Al-Qaeda planning poison attack on Britain: Police Monday, April 18 2005 11:34 Hrs (IST) - World Time -
London:
Painting an alarming picture, the British police today (Apr 18, 2005) warned that terrorist outfit al-Qaeda was planning to target the country and called for new stringent laws to tackle such conspiracies.
"There's real clarity now that al-Qaeda affiliates are targeting Britain," Sir Ian Blair, Commissioner of the Metropolitan police, said as reports claimed that a poison ricin attack planned by al-Qaeda operative Kamel Bourgass was aimed at the busy Heathrow Express rail link.
Blair's warning came days after Bourgass, an Algerian who had been linked to al-Qaeda, was given a 17-year prison term for killing a Special Branch Detective Constable and plotting to spread poison ricin on British streets.
"How does the legal system deal with cases of this sort?" I think there will be a number of questions to be asked about whether the law is quite right. The way that al-Qaeda operates is in a sense of very loose knit conspiracies," he said.
"The way English law has developed is, it doesn't like conspiracies. It likes actual offences.

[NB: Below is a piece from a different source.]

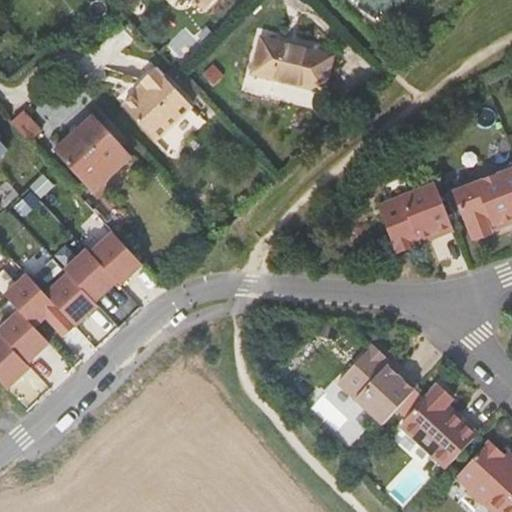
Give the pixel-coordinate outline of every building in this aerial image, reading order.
[(331,52),(259,24),(245,58),(317,87),(331,52)] [(141,78),(144,81),(122,103),(155,138),(192,103),(155,65),(141,78)] [(44,126),(25,106),(24,107),(12,118),(30,138),(44,126)] [(127,149),(92,112),(54,147),(89,185),(108,167),(118,168),(128,159),(127,149)] [(0,150),(8,144),(0,134),(0,150)] [(483,223),(490,220),(491,225),(511,216),(511,172),(508,163),(487,173),(481,170),(472,174),(471,179),(442,190),(460,237),(465,235),(466,237),(480,231),(480,230),(485,228),(483,223)] [(425,181),(367,203),(385,251),(403,244),(401,239),(412,235),(413,240),(443,228),(425,181)] [(117,274),(121,278),(142,258),(112,226),(90,247),(117,274)] [(95,295),(117,274),(90,247),(87,243),(66,263),(68,266),(95,295)] [(32,272),(45,287),(68,266),(66,263),(54,251),(32,272)] [(0,282),(5,287),(16,277),(3,263),(0,265),(0,282)] [(95,295),(68,266),(45,287),(57,299),(76,319),(97,297),(95,295)] [(36,319),(57,299),(45,287),(32,272),(27,267),(16,277),(5,287),(21,304),(36,319)] [(36,319),(21,304),(0,323),(0,325),(2,328),(29,356),(50,335),(36,319)] [(29,356),(2,328),(0,330),(0,363),(13,378),(33,359),(29,356)] [(361,343),(327,380),(372,422),(406,385),(383,363),(380,367),(372,359),(375,356),(361,343)] [(436,465),(466,432),(439,407),(437,410),(433,406),(442,396),(427,382),(390,423),(436,465)] [(484,511),(510,511),(511,510),(511,469),(478,438),(445,475),(458,487),(458,488),(472,502),(473,501),(484,511)]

"And where one person does something and another person does another thing but it's only when they add up that they become a conspiracy... I think we're going to have to just look again to see whether there is some other legislation around acts preparatory to terrorism, or something of that nature - that's what we'll have to do," he said.
The Metropolitan police today revealed that Bourgass was targeting the rail link between central London and Heathrow Airport. "The plan was to place ricin, a fast-acting and potentially lethal home-made poison, on hands rails and lavatories on the trains," The Telegraph reported.